I thought that the issue might have come from the sparse array types, but as you can see, they are equal. You can also visually see that the elements are exactly the same.

So why is array_equal returning false? How can I change it?


Solution

  • In your first function you do:

        vec = vec.tocsr()
        if sparse.issparse(vec):
    

    I don't think the issparse test does anything for you. If the input argument is a sparse matrix, it has a tocsr method, and the result is sparse matrix. If vec is a ndarray is does not have a tocsr method, and the first line will throw an error.

    In the rest of that function, a sparse matrix has a multiply method, and a sum method. The result of sum is dense, so np.sqrt works fine on it. Actually np.sqrt(M) also works on sparse matrix because M.sqrt exists.

    In the second function you work with the data attribute, which is a 1d ndarray.

    np.sum(np.abs(vec.data))
    

    That's fine. But notice that M.__abs__ for a sparse matrix is

    self._with_data(abs(self._deduped_data()))
    

    In a slightly more round about way, funtions/methods like abs, sqrt work with the .data attribute as well. Only they return a new sparse matrix.

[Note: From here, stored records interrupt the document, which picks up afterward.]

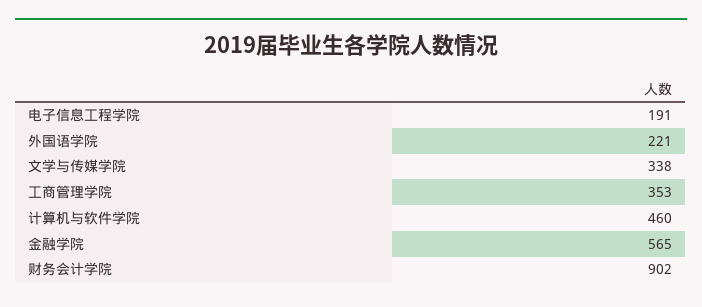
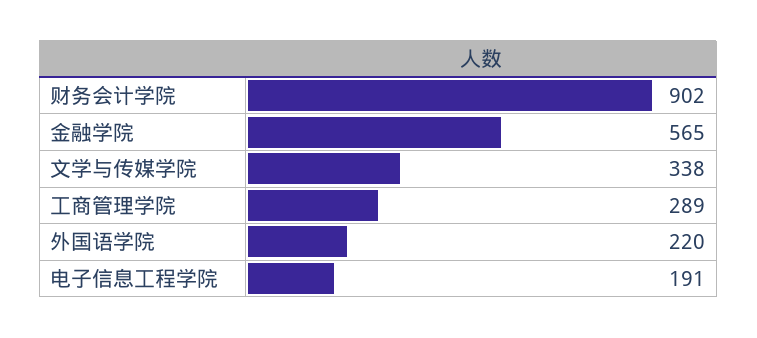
  {
    "电子信息工程学院": 191,
-   "外国语学院": 221,
+   "外国语学院": 220,
    "文学与传媒学院": 338,
-   "工商管理学院": 353,
+   "工商管理学院": 289,
-   "计算机与软件学院": 460,
    "金融学院": 565,
    "财务会计学院": 902
  }

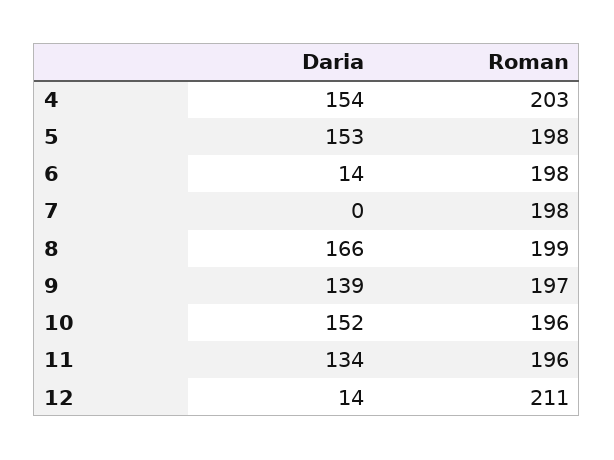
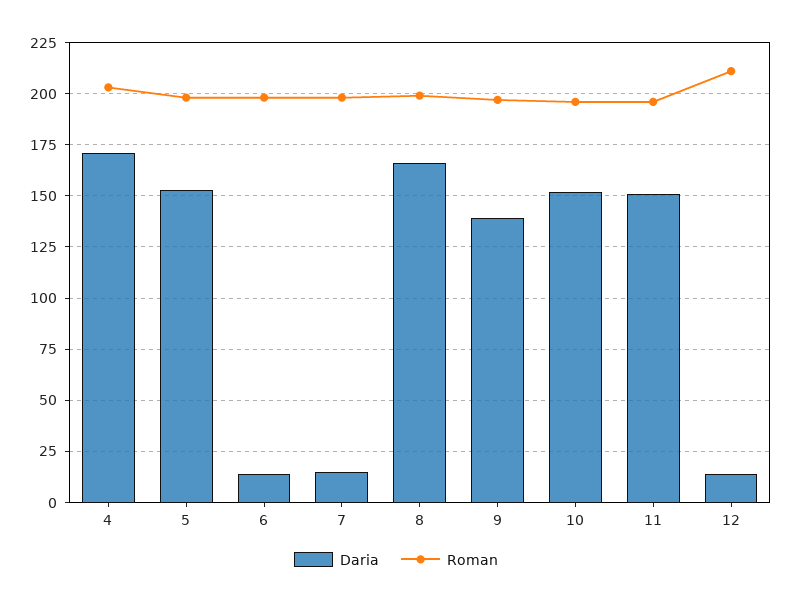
  {
    "Daria": {
-     "4": 154,
+     "4": 170,
      "5": 153,
      "6": 14,
-     "7": 0,
+     "7": 15,
      "8": 166,
      "9": 139,
      "10": 152,
-     "11": 134,
+     "11": 150,
      "12": 14
    },
    "Roman": {
      "4": 203,
      "5": 198,
      "6": 198,
      "7": 198,
      "8": 199,
      "9": 197,
      "10": 196,
      "11": 196,
      "12": 211
    }
  }

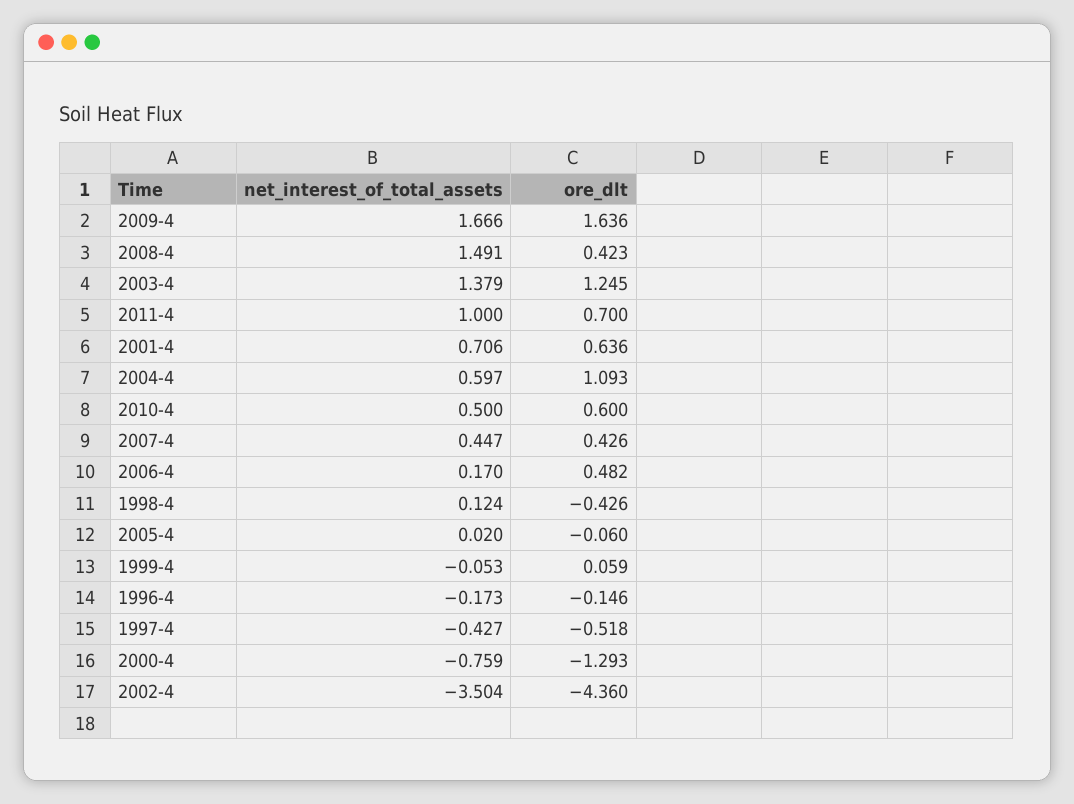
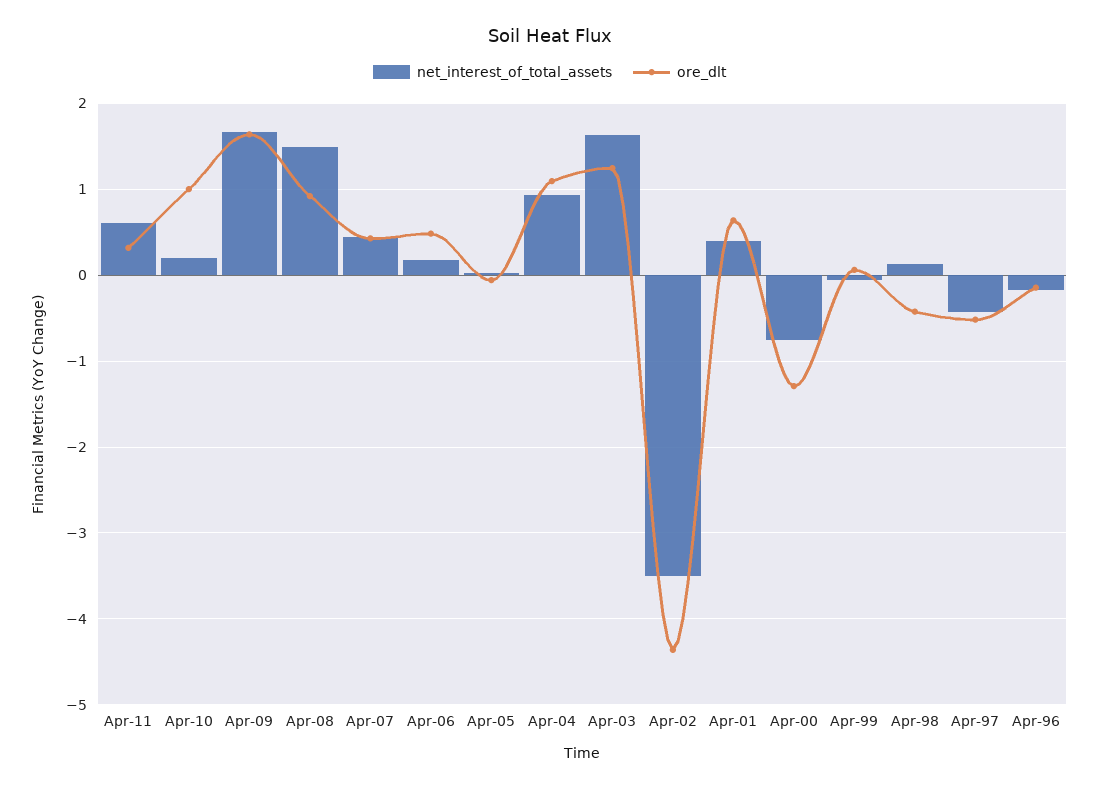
  {
    "net_interest_of_total_assets": {
      "2009-4": 1.666,
      "2008-4": 1.491,
-     "2003-4": 1.379,
+     "2003-4": 1.6,
-     "2011-4": 1,
+     "2011-4": 0.6,
-     "2001-4": 0.706,
+     "2001-4": 0.4,
-     "2004-4": 0.597,
+     "2004-4": 0.9,
-     "2010-4": 0.5,
+     "2010-4": 0.2,
      "2007-4": 0.447,
      "2006-4": 0.17,
      "1998-4": 0.124,
      "2005-4": 0.02,
      "1999-4": -0.053,
      "1996-4": -0.173,
      "1997-4": -0.427,
      "2000-4": -0.759,
      "2002-4": -3.504
    },
    "ore_dlt": {
      "2009-4": 1.636,
-     "2008-4": 0.423,
+     "2008-4": 0.9,
      "2003-4": 1.245,
-     "2011-4": 0.7,
+     "2011-4": 0.3,
      "2001-4": 0.636,
      "2004-4": 1.093,
-     "2010-4": 0.6,
+     "2010-4": 1,
      "2007-4": 0.426,
      "2006-4": 0.482,
      "1998-4": -0.426,
      "2005-4": -0.06,
      "1999-4": 0.059,
      "1996-4": -0.146,
      "1997-4": -0.518,
      "2000-4": -1.293,
      "2002-4": -4.36
    }
  }

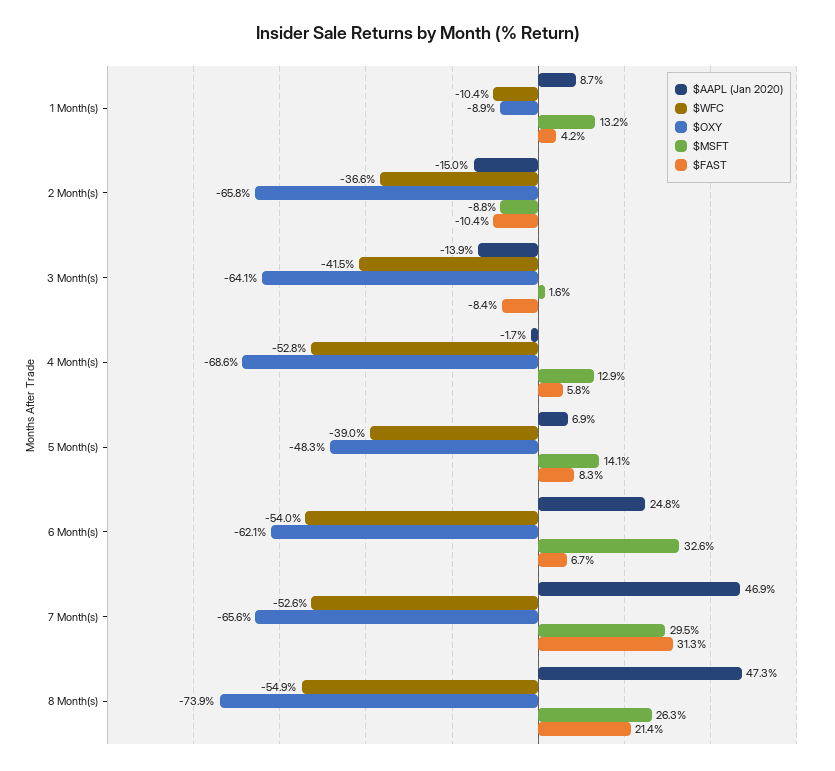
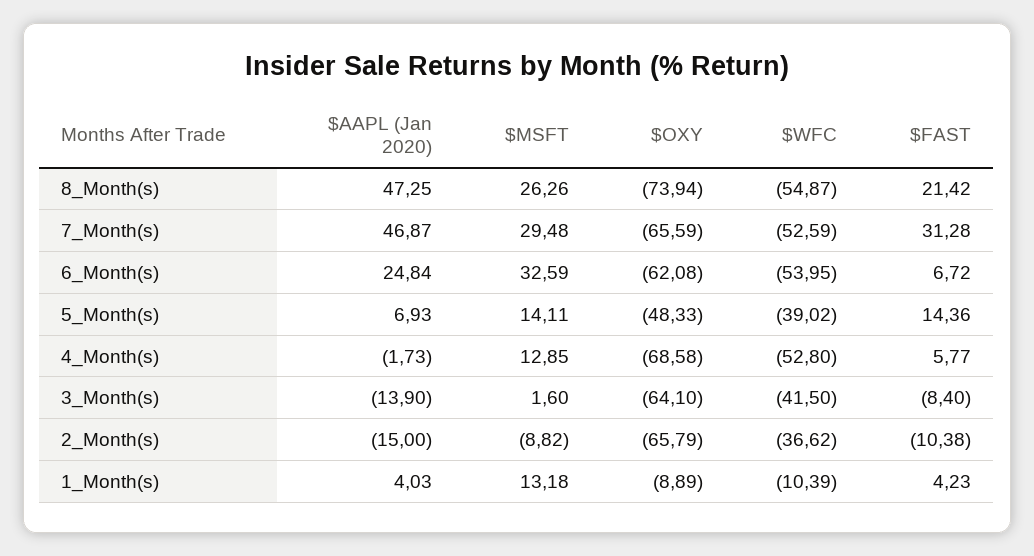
  {
    "$AAPL (Jan 2020)": {
-     "1 Month(s)": 8.7,
+     "1 Month(s)": 4.03,
      "2 Month(s)": -15,
      "3 Month(s)": -13.9,
      "4 Month(s)": -1.73,
      "5 Month(s)": 6.93,
      "6 Month(s)": 24.84,
      "7 Month(s)": 46.87,
      "8 Month(s)": 47.25
    },
    "$WFC": {
      "1 Month(s)": -10.39,
      "2 Month(s)": -36.62,
      "3 Month(s)": -41.5,
      "4 Month(s)": -52.8,
      "5 Month(s)": -39.02,
      "6 Month(s)": -53.95,
      "7 Month(s)": -52.59,
      "8 Month(s)": -54.87
    },
    "$OXY": {
      "1 Month(s)": -8.89,
      "2 Month(s)": -65.79,
      "3 Month(s)": -64.1,
      "4 Month(s)": -68.58,
      "5 Month(s)": -48.33,
      "6 Month(s)": -62.08,
      "7 Month(s)": -65.59,
      "8 Month(s)": -73.94
    },
    "$MSFT": {
      "1 Month(s)": 13.18,
      "2 Month(s)": -8.82,
      "3 Month(s)": 1.6,
      "4 Month(s)": 12.85,
      "5 Month(s)": 14.11,
      "6 Month(s)": 32.59,
      "7 Month(s)": 29.48,
      "8 Month(s)": 26.26
    },
    "$FAST": {
      "1 Month(s)": 4.23,
      "2 Month(s)": -10.38,
      "3 Month(s)": -8.4,
      "4 Month(s)": 5.77,
-     "5 Month(s)": 8.3,
+     "5 Month(s)": 14.36,
      "6 Month(s)": 6.72,
      "7 Month(s)": 31.28,
      "8 Month(s)": 21.42
    }
  }

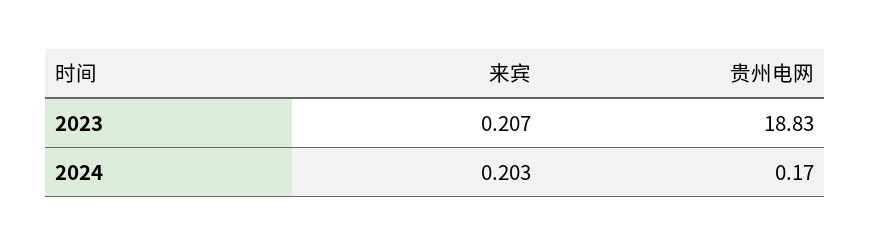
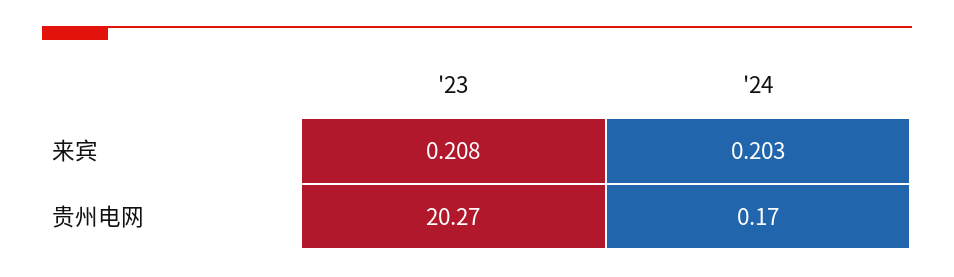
  {
    "来宾": {
-     "2023": 0.207,
+     "2023": 0.208,
      "2024": 0.203
    },
    "贵州电网": {
-     "2023": 18.83,
+     "2023": 20.27,
      "2024": 0.17
    }
  }

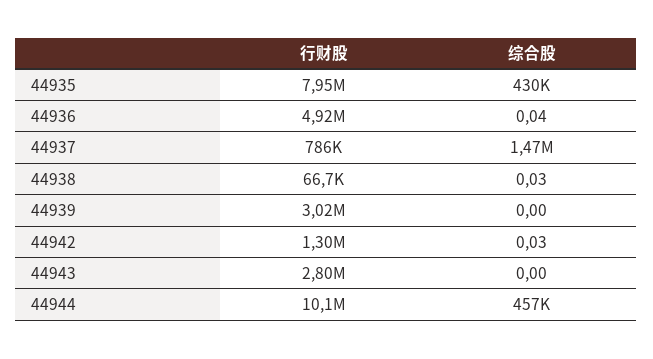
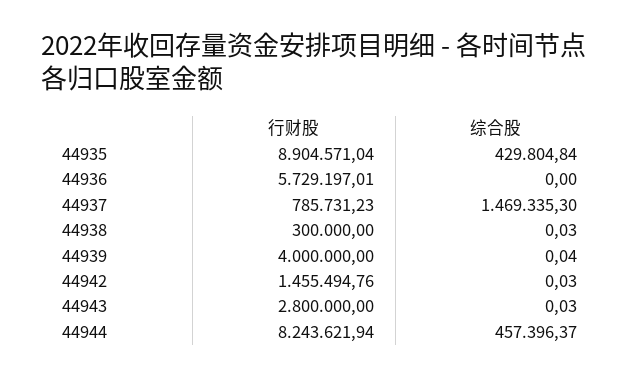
  {
    "行财股": {
-     "44935": 7950000,
+     "44935": 8904571.04,
-     "44936": 4920000,
+     "44936": 5729197.01,
      "44937": 785731.23,
-     "44938": 66700,
+     "44938": 300000,
-     "44939": 3020000,
+     "44939": 4000000,
-     "44942": 1300000,
+     "44942": 1455494.76,
      "44943": 2800000,
-     "44944": 10100000
+     "44944": 8243621.94
    },
    "综合股": {
      "44935": 429804.84,
-     "44936": 0.04,
+     "44936": 0,
      "44937": 1469335.3,
      "44938": 0.03,
-     "44939": 0,
+     "44939": 0.04,
      "44942": 0.03,
-     "44943": 0,
+     "44943": 0.03,
      "44944": 457396.37
    }
  }

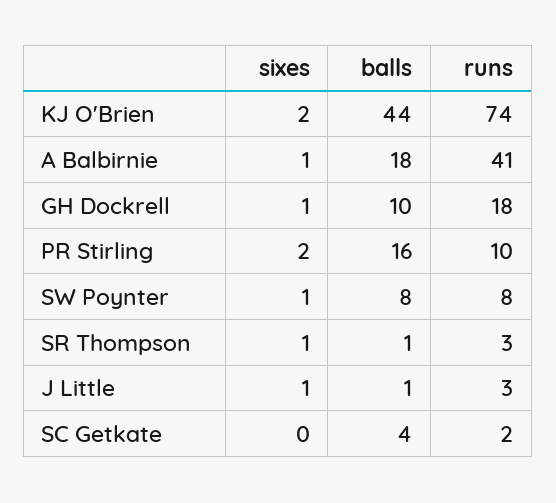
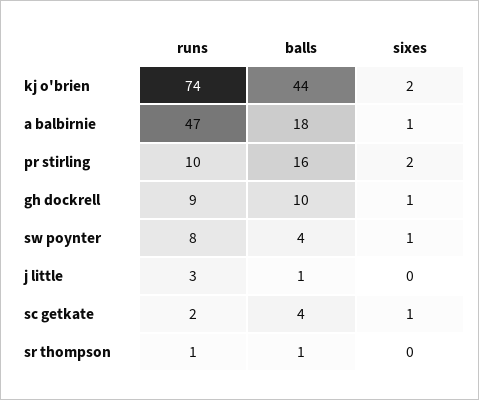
  {
    "sixes": {
      "KJ O'Brien": 2,
      "A Balbirnie": 1,
      "GH Dockrell": 1,
      "PR Stirling": 2,
      "SW Poynter": 1,
-     "SR Thompson": 1,
+     "SR Thompson": 0,
-     "J Little": 1,
+     "J Little": 0,
-     "SC Getkate": 0
+     "SC Getkate": 1
    },
    "balls": {
      "KJ O'Brien": 44,
      "A Balbirnie": 18,
      "GH Dockrell": 10,
      "PR Stirling": 16,
-     "SW Poynter": 8,
+     "SW Poynter": 4,
      "SR Thompson": 1,
      "J Little": 1,
      "SC Getkate": 4
    },
    "runs": {
      "KJ O'Brien": 74,
-     "A Balbirnie": 41,
+     "A Balbirnie": 47,
-     "GH Dockrell": 18,
+     "GH Dockrell": 9,
      "PR Stirling": 10,
      "SW Poynter": 8,
-     "SR Thompson": 3,
+     "SR Thompson": 1,
      "J Little": 3,
      "SC Getkate": 2
    }
  }

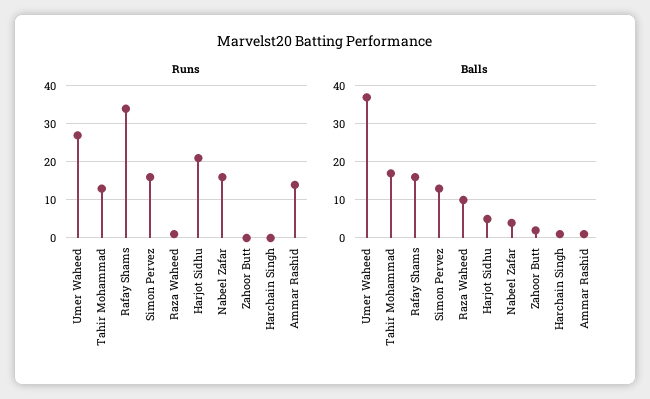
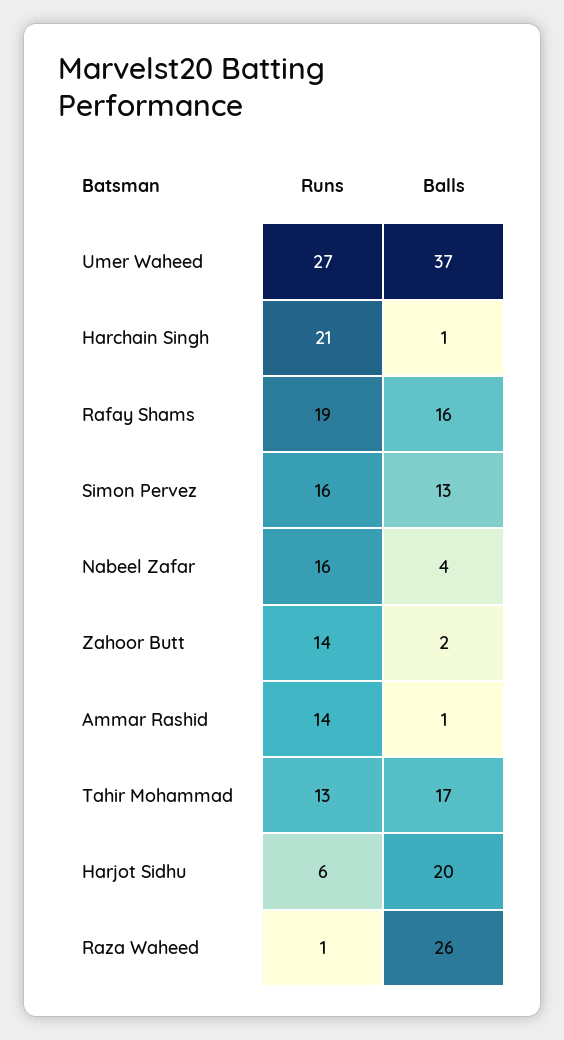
  {
    "Runs": {
      "Umer Waheed": 27,
      "Tahir Mohammad": 13,
-     "Rafay Shams": 35,
+     "Rafay Shams": 19,
      "Simon Pervez": 16,
      "Raza Waheed": 1,
-     "Harjot Sidhu": 20,
+     "Harjot Sidhu": 6,
      "Nabeel Zafar": 16,
-     "Zahoor Butt": 0,
+     "Zahoor Butt": 14,
-     "Harchain Singh": 0,
+     "Harchain Singh": 21,
      "Ammar Rashid": 14
    },
    "Balls": {
      "Umer Waheed": 37,
      "Tahir Mohammad": 17,
      "Rafay Shams": 16,
      "Simon Pervez": 13,
-     "Raza Waheed": 10,
+     "Raza Waheed": 26,
-     "Harjot Sidhu": 5,
+     "Harjot Sidhu": 20,
      "Nabeel Zafar": 4,
      "Zahoor Butt": 2,
      "Harchain Singh": 1,
      "Ammar Rashid": 1
    }
  }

    As for the testing look at np.array_equal

    return bool(asarray(a1 == a2).all())
    

    If I try to use it on output1 (I won't try your gensim solution

    In [106]: np.array_equal(output1, output1)
    /usr/local/lib/python3.5/dist-packages/scipy/sparse/compressed.py:226: SparseEfficiencyWarning: Comparing sparse matrices using == is inefficient, try using != instead.
      " != instead.", SparseEfficiencyWarning)
    Out[106]: False
    

    It doesn't like taking == on sparse matrices. Usually these are large with many 0s. That means the result will be True for all those, and hence no longer sparse.

    Your output1 is a sparse matrix, but, at least for these inputs, not sparse:

    In [107]: output1.A
    Out[107]: 
    array([[0.05923489, 0.11846977, 0.17770466],
           [0.23693955, 0.29617444, 0.35540932],
           [0.4146442 , 0.4738791 , 0.53311396]], dtype=float32)
    

    But even if you get around the sparsity bit, np.array_equal(output1.A, output2.A) could fail due to a comparison of floats

    allclose on the dense versions is probably the simplest test:

    In [113]: np.allclose(output1.A, output1.A)
    Out[113]: True
    

    You could also compare the data (assuming the sparsity is the same):

    In [114]: np.allclose(output1.data, output1.data)
    Out[114]: True
    

    A fuller sparse test would need to check shape, nnz, and indices attributes.

    Actually I'm not sure where np.array_equal is failing. Notice that it starts with a1=asarray(a1), which produces a 0d object dtype array. This is one of those numpy functions that insists on treating its inputs as arrays. It is not sparse aware.